Furthermore, the decree updates the protocol for the conduct of the negotiated composition, redefining the duties of the expert with regard to independence, the management of negotiations and the drafting of the final report. Also these provisions are to be regarded as best practices rather than absolute prescriptions. Finally, guidelines for the specific training of experts are introduced.
2) Italian Supreme Court: on corporate merger and the prohibition of set-off in bankruptcy proceedings
By judgment No. 15804/2026, published on 22 May 2026, the Italian Supreme Court ruled on the set-off of claims in bankruptcy proceedings in the context of corporate mergers.
In particular, the Supreme Court laid down the principle of law according to which a corporate merger, although entailing a universal succession, is configured at law as a voluntary act entered into between parties still existing at that time. Being an inter vivos transaction, it remains fully subject to the time limits established by Article 56, paragraph 2, of the Bankruptcy Law. As a consequence, ”if one of the companies participating in the merger, already a debtor of the entrepreneur subsequently declared insolvent, acquires, by virtue of a merger deed entered into in the year preceding the bankruptcy or thereafter, a claim – already belonging to another company participating in the merger – against the debtor subsequently declared insolvent, it cannot lawfully invoke the set-off between such claim and its debt towards the latter”.

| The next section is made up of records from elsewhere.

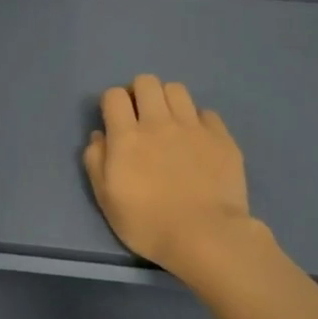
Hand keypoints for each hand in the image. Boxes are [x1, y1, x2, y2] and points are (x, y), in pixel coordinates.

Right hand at [83, 75, 255, 275]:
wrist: (206, 236)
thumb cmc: (148, 224)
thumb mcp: (107, 199)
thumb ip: (96, 162)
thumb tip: (99, 136)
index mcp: (127, 136)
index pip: (114, 95)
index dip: (112, 103)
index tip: (115, 120)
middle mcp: (159, 122)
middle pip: (146, 82)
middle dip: (139, 93)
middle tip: (141, 117)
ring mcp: (193, 127)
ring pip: (177, 90)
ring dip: (168, 101)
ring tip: (170, 123)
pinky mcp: (221, 137)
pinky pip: (207, 113)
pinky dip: (198, 121)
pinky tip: (197, 141)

Furthermore, the Court also confirmed that, where admission to composition with creditors (concordato preventivo) is followed by the declaration of bankruptcy, the bankruptcy judgment constitutes the final act of the proceedings, there being no relevance, by contrast, in the abandonment (at a regulatory level) of the automatic nature of that declaration, where it subsequently arises that the state of financial distress on the basis of which admission to composition with creditors had been obtained coincided with the state of insolvency. In that case, “the effect of the judgment declaring bankruptcy […] must be […] backdated to the date of filing of the said application”.